**AUSGEWÄHLTER ABSCHNITT:**
Von Albrecht Kolthoff / Olaf Meyer, redok v. 13.02.2010

Die rechtsextreme Demonstration sollte um 12 Uhr beginnen. Doch am Mittag waren gerade ein paar Hunderte am Neustädter Bahnhof eingetroffen, darunter NPD-Chef Udo Voigt, der Parteibarde Frank Rennicke und der DVU-Vorsitzende Matthias Faust. Erst zwei Tage zuvor hatte das Oberverwaltungsgericht entschieden, dass die Rechtsextremen in Dresden demonstrieren dürfen. Ausgerechnet vor dem Bahnhof wollten sie sich versammeln, von dem aus während der Herrschaft des Nationalsozialismus Juden deportiert wurden. Dort hatten die Nazis im Oktober 1938 vor aller Augen über 700 Dresdner Juden nach Polen abgeschoben. Zwischen 1942 und 1944 war der Güterbahnhof Ausgangspunkt oder Zwischenstation für zahlreiche Deportationen in die Ghettos Riga und Theresienstadt sowie in das Vernichtungslager Auschwitz-Birkenau.

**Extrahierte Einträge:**
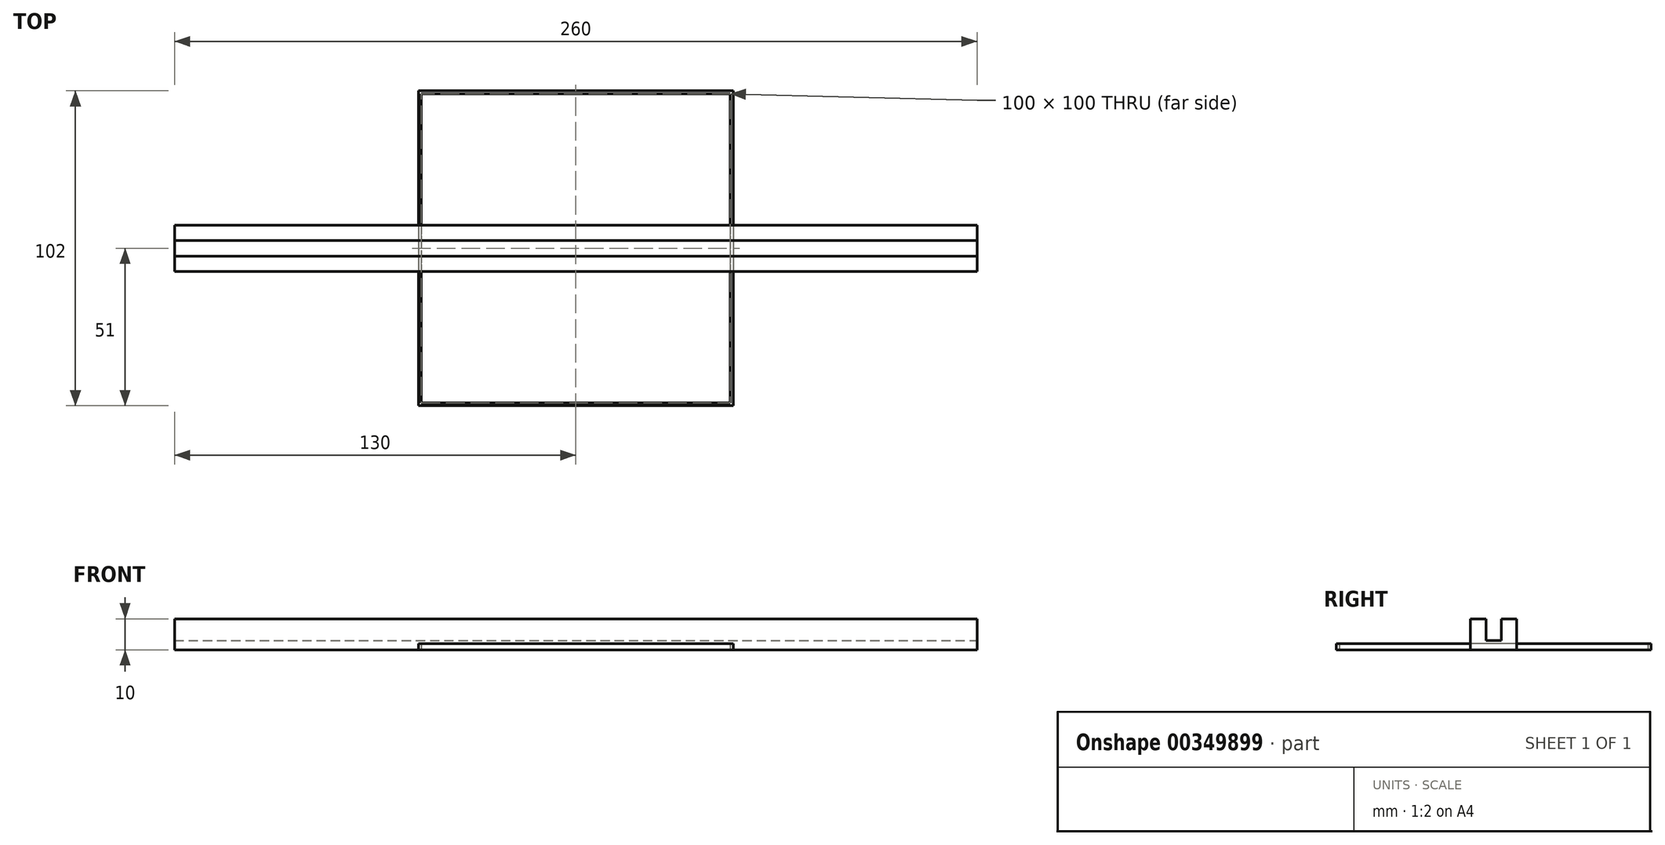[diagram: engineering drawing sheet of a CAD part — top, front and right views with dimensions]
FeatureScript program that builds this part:
annotation { "Feature Type Name" : "Feature", "Feature Type Description" : "" }
export const myFeature = defineFeature(function(context is Context, id is Id, definition is map)
    precondition{}
    {
        {
            var Q0;
            Q0=qCreatedBy(makeId("Top.planeOp"),FACE);
            var sketch = newSketch(context, id + "F0", { "sketchPlane" : qUnion([Q0])});
            skLineSegment(sketch, "E0.bottom", {"start": v(50, 50) * mm, "end": v(-50, 50) * mm});
            skLineSegment(sketch, "E0.top", {"start": v(50, -50) * mm, "end": v(-50, -50) * mm});
            skLineSegment(sketch, "E0.left", {"start": v(50, 50) * mm, "end": v(50, -50) * mm});
            skLineSegment(sketch, "E0.right", {"start": v(-50, 50) * mm, "end": v(-50, -50) * mm});
            skPoint(sketch, "E0.middle", {"position": v(0, 0) * mm});
            skLineSegment(sketch, "E1.0", {"start": v(-51, 51) * mm, "end": v(-51, -51) * mm});
            skLineSegment(sketch, "E1.1", {"start": v(51, 51) * mm, "end": v(-51, 51) * mm});
            skLineSegment(sketch, "E1.2", {"start": v(51, 51) * mm, "end": v(51, -51) * mm});
            skLineSegment(sketch, "E1.3", {"start": v(51, -51) * mm, "end": v(-51, -51) * mm});
            skSolve(sketch);
        }
        {
            var Q0;
            Q0=makeQuery(id+"F0.imprint","IMPRINT",FACE,{"disambiguationData":[TD([[makeQuery(id+"F0.imprint","IMPRINT",EDGE,{"derivedFrom":sQuery(id+"F0.wireOp",EDGE,"E0.bottom")}),-1.0]])]});
            extrude(context, id + "F1", {"entities" : qUnion([Q0]), "depth" : 2 * mm});
        }
        {
            var Q0;
            Q0=qCreatedBy(makeId("Top.planeOp"),FACE);
            var sketch = newSketch(context, id + "F2", { "sketchPlane" : qUnion([Q0])});
            skLineSegment(sketch, "E2.bottom", {"start": v(130, -7.5) * mm, "end": v(-130, -7.5) * mm});
            skLineSegment(sketch, "E2.top", {"start": v(130, 7.5) * mm, "end": v(-130, 7.5) * mm});
            skLineSegment(sketch, "E2.left", {"start": v(130, -7.5) * mm, "end": v(130, 7.5) * mm});
            skLineSegment(sketch, "E2.right", {"start": v(-130, -7.5) * mm, "end": v(-130, 7.5) * mm});
            skPoint(sketch, "E2.middle", {"position": v(0, 0) * mm});
            skSolve(sketch);
        }
        {
            var Q0;
            Q0 = qSketchRegion(id + "F2", true);
            extrude(context, id + "F3", {"entities" : qUnion([Q0]), "depth" : 10 * mm});
        }
        {
            var Q0;
            Q0=makeQuery(id+"F3.opExtrude","CAP_FACE",FACE,{"disambiguationData":[OSD([sQuery(id+"F2.wireOp",EDGE,"E2.bottom"),sQuery(id+"F2.wireOp",EDGE,"E2.top"),sQuery(id+"F2.wireOp",EDGE,"E2.left"),sQuery(id+"F2.wireOp",EDGE,"E2.right")])],"isStart":false});
            var sketch = newSketch(context, id + "F4", { "sketchPlane" : qUnion([Q0])});
            skLineSegment(sketch, "E3", {"start": v(-130, 0) * mm, "end": v(-130, 2.5) * mm, "construction": true});
            skLineSegment(sketch, "E4.bottom", {"start": v(-130, 2.5) * mm, "end": v(130, 2.5) * mm});
            skLineSegment(sketch, "E4.top", {"start": v(-130, -2.5) * mm, "end": v(130, -2.5) * mm});
            skLineSegment(sketch, "E4.left", {"start": v(-130, 2.5) * mm, "end": v(-130, -2.5) * mm});
            skLineSegment(sketch, "E4.right", {"start": v(130, 2.5) * mm, "end": v(130, -2.5) * mm});
            skSolve(sketch);
        }
        {
            var Q0;
            Q0 = qSketchRegion(id + "F4", true);
            extrude(context, id + "F5", {"entities" : qUnion([Q0]), "operationType" : NewBodyOperationType.REMOVE, "oppositeDirection" : true, "depth" : 7 * mm});
        }
    });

**AUFGABENLISTE:**
(a) Übersetze diesen Satz aus dem ausgewählten Abschnitt ins Englische: „Erst zwei Tage zuvor hatte das Oberverwaltungsgericht entschieden, dass die Rechtsextremen in Dresden demonstrieren dürfen.“
(b) Wie viele Dresdner Juden schoben die Nazis laut dem ausgewählten Abschnitt im Oktober 1938 nach Polen ab?

**ERGEBNISSE DER ÜBUNG:**
(a) Only two days earlier, the Higher Administrative Court had ruled that the right-wing extremists were allowed to demonstrate in Dresden.

(b) Über 700.